Wi Wi Toanio menarik tangannya dan tersenyum puas.
“Kau lihat saja nanti. Aku bukan wanita kalau tidak dapat membikin dia bertekuk lutut di depanku. Lebih baik lagi, aku akan mencari tahu akan rahasia kepandaiannya dan kalau saja aku dapat membujuk sehingga dia mau menurunkan kepandaiannya itu, bukankah amat menguntungkan bagi kita? Akan tetapi kalau kau cemburu.. ” sinar mata yang jernih itu mengancam.

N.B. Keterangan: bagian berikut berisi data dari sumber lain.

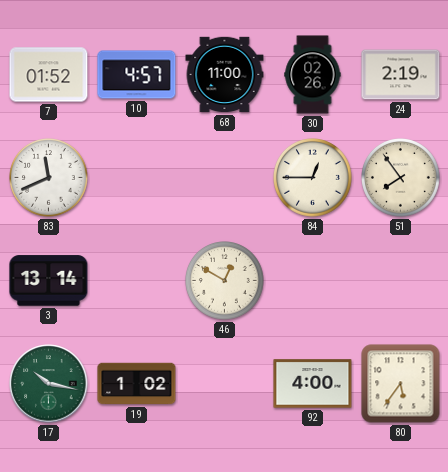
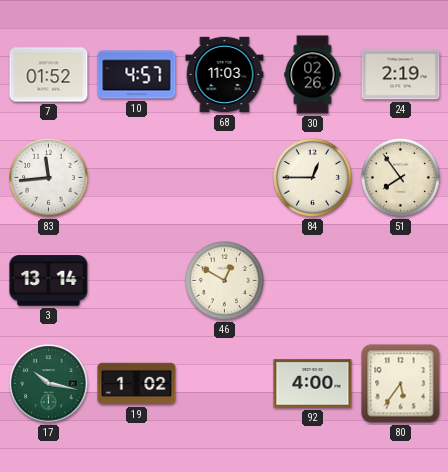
68: 11:00 -> 11:03
83: 11:41 -> 11:44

Kai Seng memeluk isterinya.
“Tidak, isteriku. Demi keselamatan, aku tidak akan cemburu….. terserah kepadamu bagaimana kau akan menghadapinya.”

“Nah, kalau begitu, kau dengarlah baik-baik”

Isteri yang cantik dan juga amat licinnya ini lalu membisikkan rencana dan siasatnya untuk menghadapi Kwan Cu, didengarkan oleh Kai Seng sambil mengangguk-angguk seperti ayam makan padi.